Your objective: Your job is to set down the stretch of entries that opens with the line containing "SW-3095, label: Beta -> Alpha" and closes with the line containing "SW-3113, status: Shipped -> Testing". Keep both end lines, copy each exactly, and add nothing.

Given records:
────

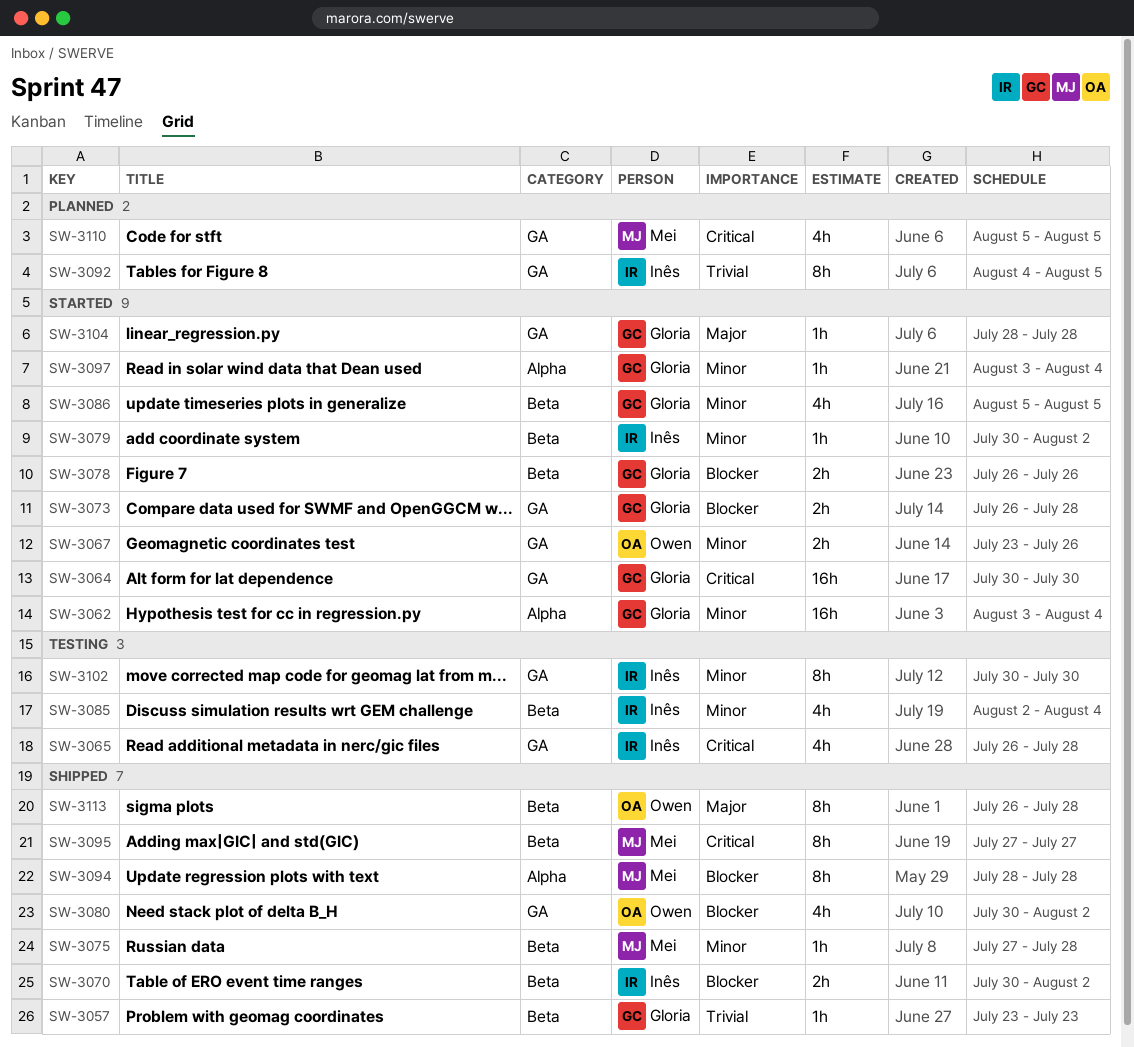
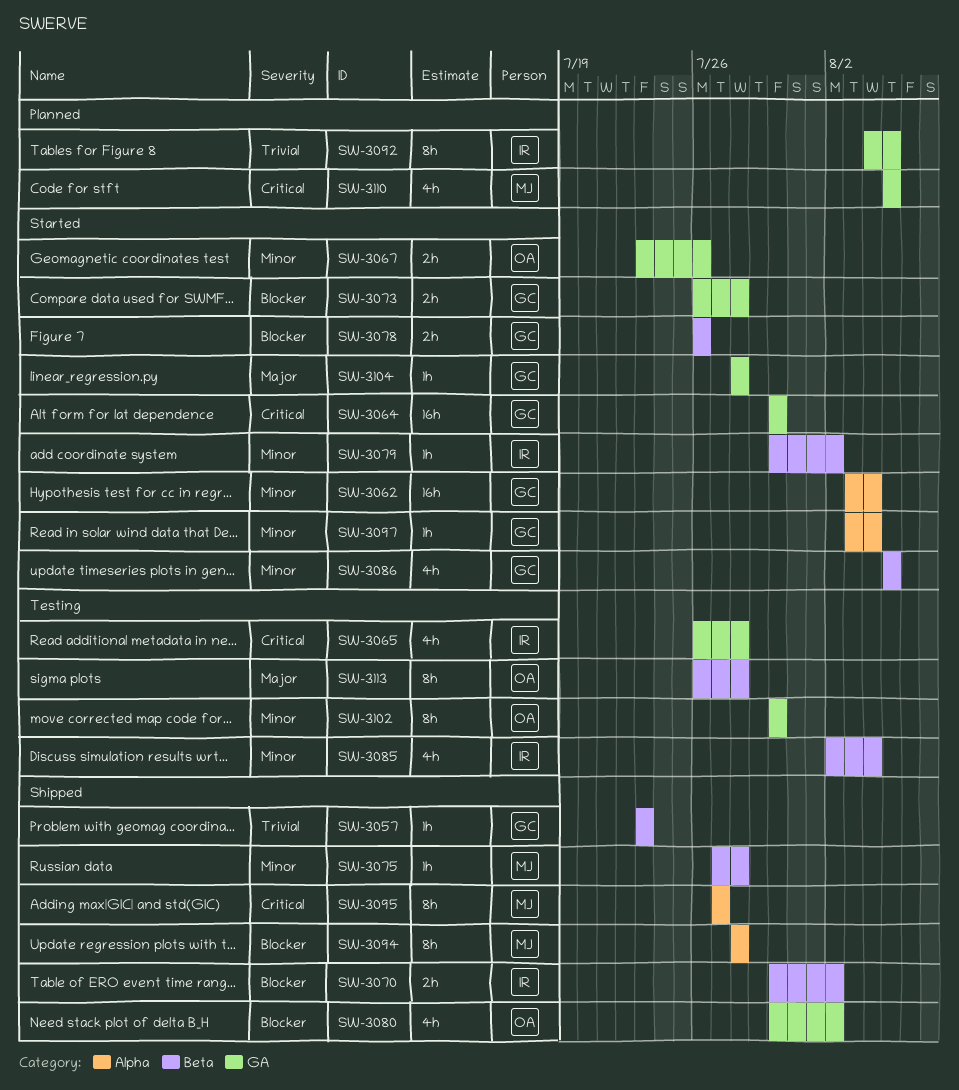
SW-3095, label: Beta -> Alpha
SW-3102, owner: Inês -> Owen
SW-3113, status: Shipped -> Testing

────

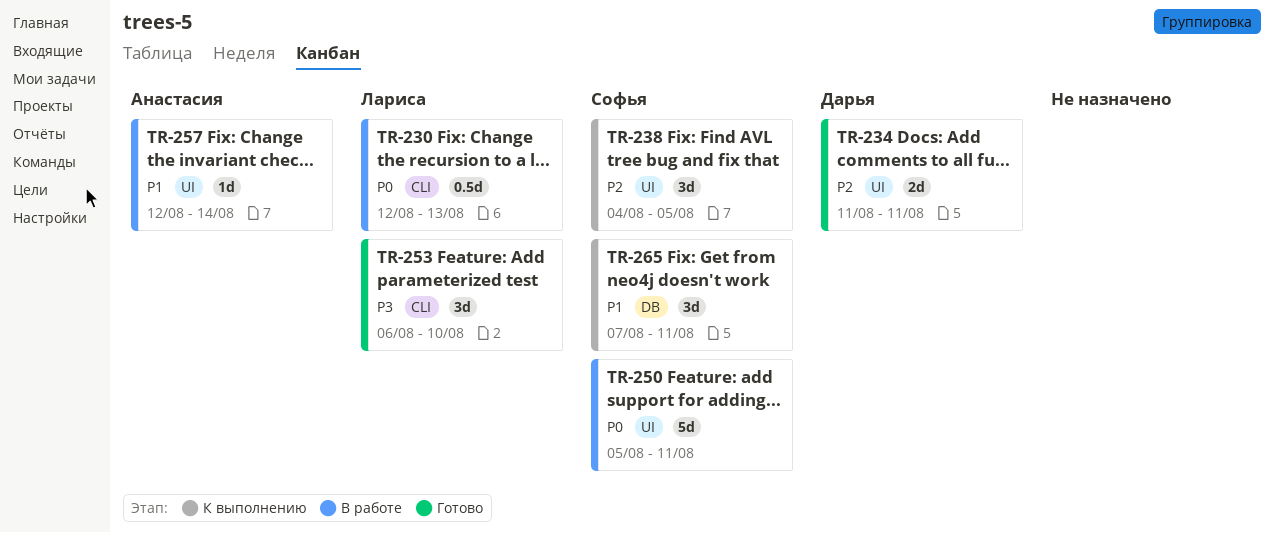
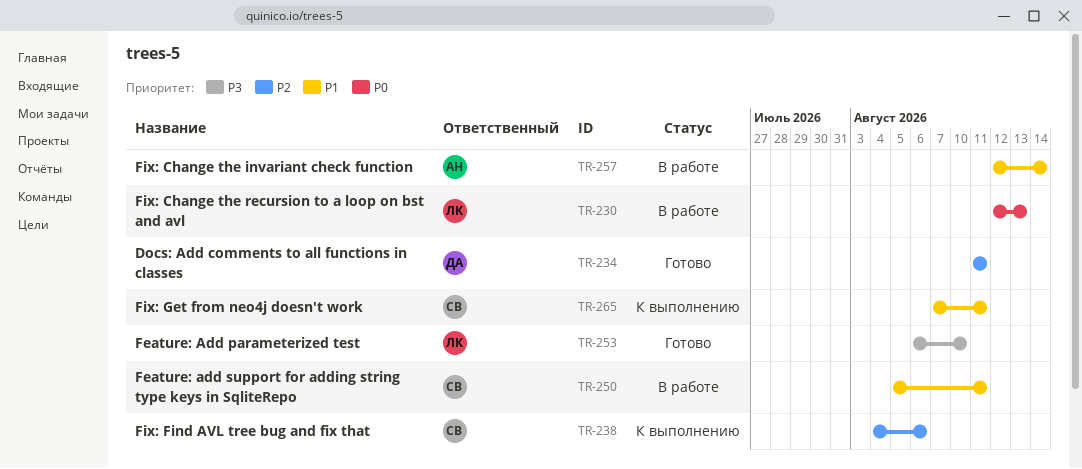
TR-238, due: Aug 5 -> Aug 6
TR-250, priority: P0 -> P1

────

Response area:
SW-3095, label: Beta -> Alpha
SW-3102, owner: Inês -> Owen
SW-3113, status: Shipped -> Testing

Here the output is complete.